> **Work request**
Continue the article on using data to strengthen supply chain networks, starting right after its final sentence.

> **Document section**
Start of Block

Orchestrate your Supply Network:

Using GraphML, teams can anticipate supply network risks, identify supply chain breakdowns and chart the next-best course of action to address on-shelf availability. The opportunity for brands to build a connected supply chain network with all suppliers and vendors relies on having in-depth data about on-shelf product availability across all retail stores and fulfillment centers. It’s then about orchestrating that data to optimize the larger supply network.

2. Gather Data Beyond Tier 1 Suppliers

The term "Tier N supplier" refers to suppliers that are further down the supply chain hierarchy beyond the primary, or Tier 1, suppliers. These might include the suppliers of Tier 1 suppliers, as well as subsequent tiers of suppliers in the extended supply chain network.

The challenge with Tier N suppliers is that they may have less visibility and control compared to Tier 1 suppliers. It becomes increasingly difficult to gather data and information from these suppliers. For example, in 2017 Elm Analytics estimated that while there were around 5,000 Tier 1 automotive suppliers in the U.S., the total number of U.S. suppliers including Tier N was over 285,000.

However, as supply chain resilience and risk management become more critical, organizations are recognizing the importance of gaining visibility and insights into their Tier N suppliers to enhance overall supply chain performance and mitigate risks.

Here are some critical ways to use data to strategically evaluate your supply chain:

Audit your entire supply chain

If you don’t know where a top supplier is sourcing a key material, you not only don’t understand your compliance risks, but you’ll be caught flat-footed when disruptions inevitably arise. But don’t stop with a simple audit, collect and connect as much data as possible to create an evergreen resource.

Map your full supply chain to visualize strategic decision-making

Supply chain resilience is key in today’s economy. Create a source of truth to evaluate where you are overly reliant and where you might be spread thin.

Connect this data to external sources such as traffic, weather, etc.

One step beyond a simple map is to enrich that map with contextual data to get a real-time picture of vulnerabilities that can inform how you might reroute shipments or order in different quantities in different locations to mitigate weather or traffic disruptions.

Identify disruptions and unify your supplier network

Analyzing for risks and anomalies in the supply network based on external signals brings visibility to the cascading impact of the disruptions through your supply network. With a connected supply chain network that leverages graph technologies like GraphML, teams can define and execute the right actions to address component availability for manufacturing and assembly.

End of Block

> **Data records**

Start of Block

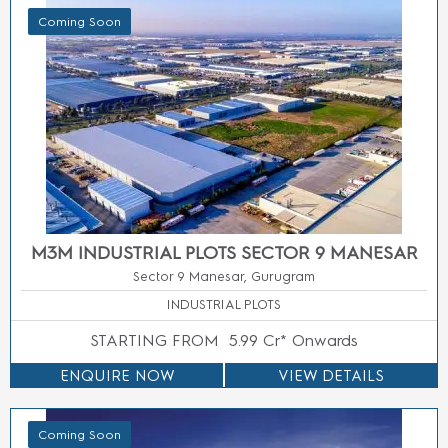
Coming Soon
SUBMIT
SUBMIT
+91 9667785655
+91 9667785655
M3M HIGH RISE APARTMENTS SECTOR 9
MANESAR
Sector 9, Manesar, Gurgaon
3 BHK LUXURY APARTMENTS
STARTING FROM
12500/- Sq.Ft.
ENQUIRE NOW
VIEW DETAILS
Coming Soon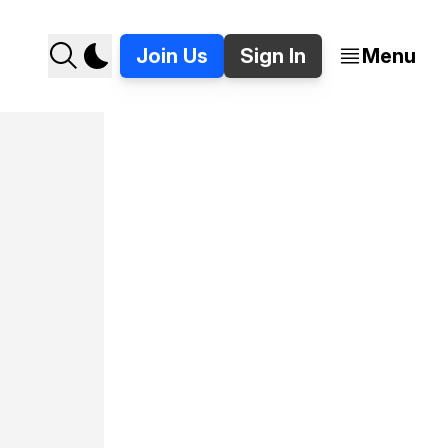
Join Us
Sign In
Menu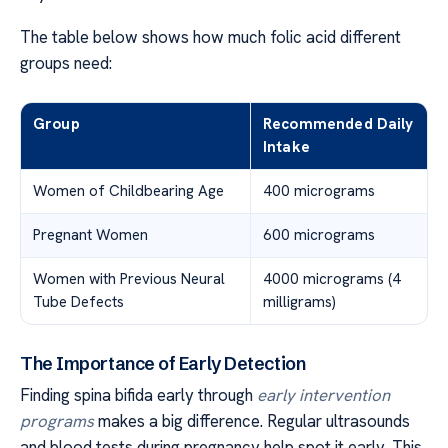
The table below shows how much folic acid different
groups need:
Group
Recommended Daily
Intake
Women of Childbearing Age
400 micrograms
Pregnant Women
600 micrograms
Women with Previous Neural
4000 micrograms (4
Tube Defects
milligrams)
The Importance of Early Detection
Finding spina bifida early through
early intervention
programs
makes a big difference. Regular ultrasounds
and blood tests during pregnancy help spot it early. This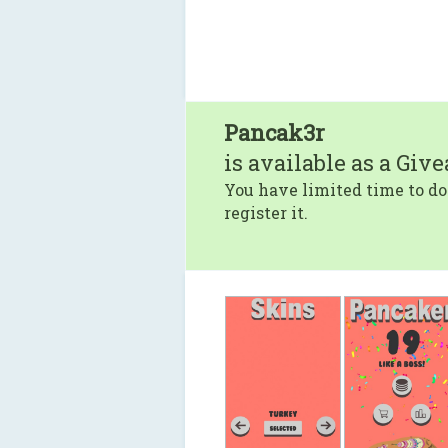
Pancak3r
is available as a Giv
You have limited time to do
register it.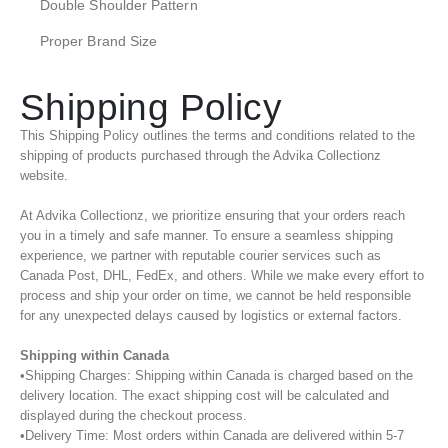
Double Shoulder Pattern
Proper Brand Size
Shipping Policy
This Shipping Policy outlines the terms and conditions related to the
shipping of products purchased through the Advika Collectionz
website.
At Advika Collectionz, we prioritize ensuring that your orders reach
you in a timely and safe manner. To ensure a seamless shipping
experience, we partner with reputable courier services such as
Canada Post, DHL, FedEx, and others. While we make every effort to
process and ship your order on time, we cannot be held responsible
for any unexpected delays caused by logistics or external factors.
Shipping within Canada
•Shipping Charges: Shipping within Canada is charged based on the
delivery location. The exact shipping cost will be calculated and
displayed during the checkout process.
•Delivery Time: Most orders within Canada are delivered within 5-7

End of Block

> **Response**
3. Collect, Connect and Communicate

I’ve said it a few times in this article, but if you don’t collect and connect diverse data sources, you’ll get fragmented solutions. 

Supply chain journeys involve multiple stakeholders, each using disparate systems that do not communicate with each other effectively. This siloed approach leads to data getting lost in the shuffle, hindering decision-making and limiting insights. By unifying data from various stakeholders and systems, organizations can bridge the gaps and enable better-informed decisions.

This requires a fundamental change in the way internal stakeholders communicate, fostering collaboration and information sharing. Improved data accessibility and transparency empower stakeholders to make data-driven decisions that optimize the supply chain's performance.

Predict, Don’t React

The short-term view looks at today’s supply chain environment and says, “Container prices are lower, I can afford to focus on other things.” But this is the wrong approach.

Now is the time to use insights and analytics to unlock greater productivity, efficient allocation of resources, better in-stock rates and strategic decision-making BEFORE issues arise. The glut of inventory sitting in warehouses throughout 2022 and 2023 shows that many organizations didn’t really learn their lesson during the height of the shipping crisis, merely reacting to demand as it arose. Connect ALL your data and use predictive analytics to get tighter inventory turns, more accurate forecasting, and a better view of risk.